• [What is needed]:
Your task is to restate word for word the line containing "or 'one neuron'." and each line that follows it in the listing, and only those.

Data for processing section start

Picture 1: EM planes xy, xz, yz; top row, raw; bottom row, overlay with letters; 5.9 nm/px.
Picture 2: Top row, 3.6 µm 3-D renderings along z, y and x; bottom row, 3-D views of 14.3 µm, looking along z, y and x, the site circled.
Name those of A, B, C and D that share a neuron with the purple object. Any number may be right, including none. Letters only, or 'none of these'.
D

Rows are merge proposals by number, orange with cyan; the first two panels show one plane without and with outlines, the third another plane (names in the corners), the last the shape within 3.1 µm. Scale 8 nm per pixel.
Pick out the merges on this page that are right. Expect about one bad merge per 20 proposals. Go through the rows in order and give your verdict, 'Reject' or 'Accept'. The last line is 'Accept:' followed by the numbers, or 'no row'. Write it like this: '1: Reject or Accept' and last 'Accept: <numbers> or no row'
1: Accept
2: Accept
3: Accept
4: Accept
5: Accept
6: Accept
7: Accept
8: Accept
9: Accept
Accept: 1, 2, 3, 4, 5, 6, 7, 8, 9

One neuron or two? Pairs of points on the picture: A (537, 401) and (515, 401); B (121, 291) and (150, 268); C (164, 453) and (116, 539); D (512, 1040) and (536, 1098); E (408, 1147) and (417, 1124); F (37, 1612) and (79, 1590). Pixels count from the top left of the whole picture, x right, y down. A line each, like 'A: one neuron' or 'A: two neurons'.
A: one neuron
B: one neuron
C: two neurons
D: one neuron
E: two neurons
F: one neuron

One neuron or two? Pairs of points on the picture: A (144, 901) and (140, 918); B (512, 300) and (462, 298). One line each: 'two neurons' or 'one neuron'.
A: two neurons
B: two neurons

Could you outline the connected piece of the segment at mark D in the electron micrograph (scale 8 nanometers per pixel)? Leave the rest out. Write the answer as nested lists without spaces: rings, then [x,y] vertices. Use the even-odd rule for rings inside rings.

Data for processing section end

• [Written response]:
One neuron or two? Pairs of points on the picture: A (144, 901) and (140, 918); B (512, 300) and (462, 298). One line each: 'two neurons' or 'one neuron'.
A: two neurons
B: two neurons

Could you outline the connected piece of the segment at mark D in the electron micrograph (scale 8 nanometers per pixel)? Leave the rest out. Write the answer as nested lists without spaces: rings, then [x,y] vertices. Use the even-odd rule for rings inside rings.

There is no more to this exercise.